The cognitive ability to make good guesses about what others know is an important foundation for social communication and it is much harder for youngsters with ASD to learn. Deception is a particularly hard concept for many children and youngsters who have ASD. While this might seem like a good thing, it is not. Even phrases like "I fooled you" or "I tricked you" seem quite difficult for my young clients to understand--let alone understanding whether a trick was malicious or good natured. I use games like "Doggy, Doggy, whose got the bone?" and reenact chants like "Who Took the Cookie From the Cookie Jar?" to help young children get the idea of purposefully deceiving others. It turns out that knowing about deception from both the side of the deceiver and the side of the deceived is very important to social success. So, about now you should be seeing the connection between learning Theory of the Mind and learning Magic Tricks. Magic Tricks are socially endorsed deception.

Card Tricks strike me as particularly interesting for the purpose of teaching the concept of deception to youngsters with ASD. First, cards themselves have numbers, have visual patterns on their face that are interesting but predictable, and they all have the same size and look on the back. Materials with these qualities are what I look for in materials that will interest and motivate a youngster with ASD. These are youngsters who often love repeated visual patterns, numbers, and stacks of things that are all the same size. I recently watched a serious minded two year old stack cans from his kitchen cupboard for twenty minutes and his mom told me he would go on carefully studying each label and stacking by size for hours if she allowed him to do so. "Cool!" I thought, "We should have something to work with there!" Finding motivating materials and content is a core trick to good educational practice when working with ASD.

Card tricks offer a high probability for positive social interaction. I am always looking for activities that provide a clear and somewhat predictable role for both (all) participants in a social interaction. Potentially, the Magician can memorize what to say and what to do and the audience will probably say and do about the same thing in each encounter. I try to embed social learning into activities that are otherwise interesting, learnable, and self-esteem building and magic card tricks would fulfill that requirement for at least some youngsters with ASD.

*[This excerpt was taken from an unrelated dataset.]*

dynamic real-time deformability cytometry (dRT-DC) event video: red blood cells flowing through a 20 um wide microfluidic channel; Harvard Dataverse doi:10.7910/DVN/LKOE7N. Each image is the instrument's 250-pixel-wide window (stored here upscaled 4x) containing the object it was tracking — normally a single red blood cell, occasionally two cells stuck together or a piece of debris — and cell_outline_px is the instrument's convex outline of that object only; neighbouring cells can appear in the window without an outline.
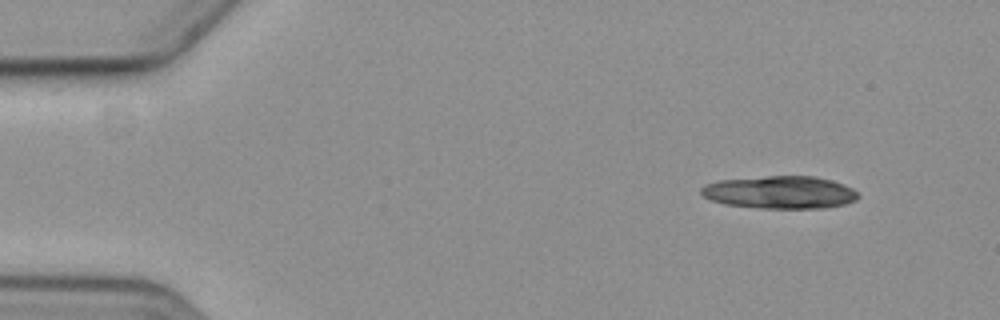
{"species": "common noctule bat (a hibernating species)", "species_latin": "Nyctalus noctula", "temperature_condition": "cold", "stored_images_in_passage": 4, "camera_frame_rate_fps": 3000, "um_per_image_px": 0.085, "animal": {"sex": "female", "body_mass_g": 19.3, "forearm_length_mm": 54.1}, "frame": {"image": 1, "passage_image": 1, "time_ms": 0.0, "image_size_px": [1000, 320], "cell_outline_px": [[860, 196], [856, 200], [844, 204], [824, 208], [760, 208], [724, 204], [712, 200], [704, 196], [700, 192], [700, 188], [704, 184], [716, 180], [768, 176], [816, 176], [832, 180], [844, 184], [852, 188]], "centroid_in_image_um": [66.29, 16.34], "position_along_channel_um": 18.7, "area_um2": 30.06}}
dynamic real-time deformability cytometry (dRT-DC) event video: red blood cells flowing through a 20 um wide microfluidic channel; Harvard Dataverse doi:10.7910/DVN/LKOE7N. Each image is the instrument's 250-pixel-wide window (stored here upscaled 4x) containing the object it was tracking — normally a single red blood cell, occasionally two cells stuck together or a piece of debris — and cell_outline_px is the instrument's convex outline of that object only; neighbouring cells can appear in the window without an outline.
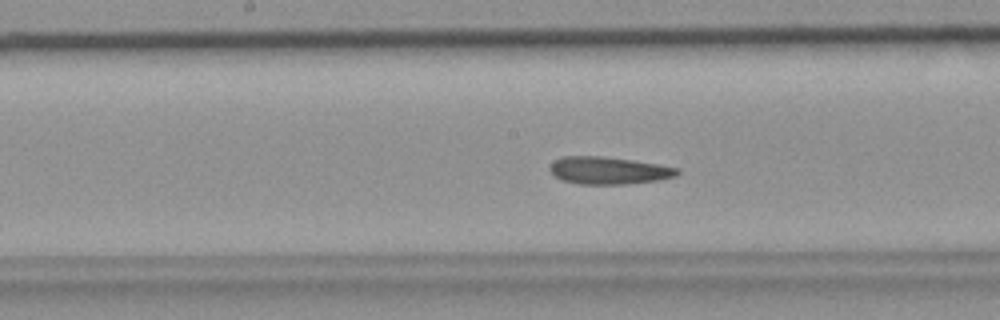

The social learning potentially found in learning card tricks is 1) learning Theory of the Mind in both an explicit and an experiential manner--namely learning deception in a socially appropriate context. 2) learning an interesting way to initiate social interaction. When you start shuffling cards in an impressive manner, people will come to you to see what you are doing. The response is likely to be positive if you ask "Do you want to see a card trick?"3) learning to seek social admiration. Youngsters with ASD often experience way too much negative social interaction and may get in a pattern of seeking negative social interactions because these are the most predictable and familiar to these predictability seeking youngsters. Many need to learn ways to seek predictable positive reactions from others. I have noticed that youngsters who have musical or drawing or mathematical skills have a way to bid for social admiration. It stands to reason that those who have good fine motor and visual perception skills might find this same kind of positive social regard though learning card tricks.

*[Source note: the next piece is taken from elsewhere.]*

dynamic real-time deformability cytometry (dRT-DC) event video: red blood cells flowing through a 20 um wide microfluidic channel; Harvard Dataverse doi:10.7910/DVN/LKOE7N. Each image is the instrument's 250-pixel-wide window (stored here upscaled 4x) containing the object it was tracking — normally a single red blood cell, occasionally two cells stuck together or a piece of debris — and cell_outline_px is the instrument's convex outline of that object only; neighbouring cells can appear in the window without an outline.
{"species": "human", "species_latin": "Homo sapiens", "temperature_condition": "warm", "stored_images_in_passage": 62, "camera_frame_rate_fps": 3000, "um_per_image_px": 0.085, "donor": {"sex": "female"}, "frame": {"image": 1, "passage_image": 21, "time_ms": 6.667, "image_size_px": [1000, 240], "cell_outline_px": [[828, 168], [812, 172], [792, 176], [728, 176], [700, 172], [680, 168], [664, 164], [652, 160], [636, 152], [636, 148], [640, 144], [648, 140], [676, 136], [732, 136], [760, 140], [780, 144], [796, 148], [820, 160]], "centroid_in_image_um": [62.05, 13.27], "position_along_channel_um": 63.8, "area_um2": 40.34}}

So, somebody out there has probably got an intervention all written up about using Magic Tricks with youngsters who have ASD--but I have not read it yet. I invite you, my valued readers, to send me information about what you have read, have tried, or plan to try. Leonard, for example, if you don't find a meaningful life in the world Performing Magic, you could always open a school of magic tricks for youngsters with ASD. There is probably a Financial Grant just waiting for that idea.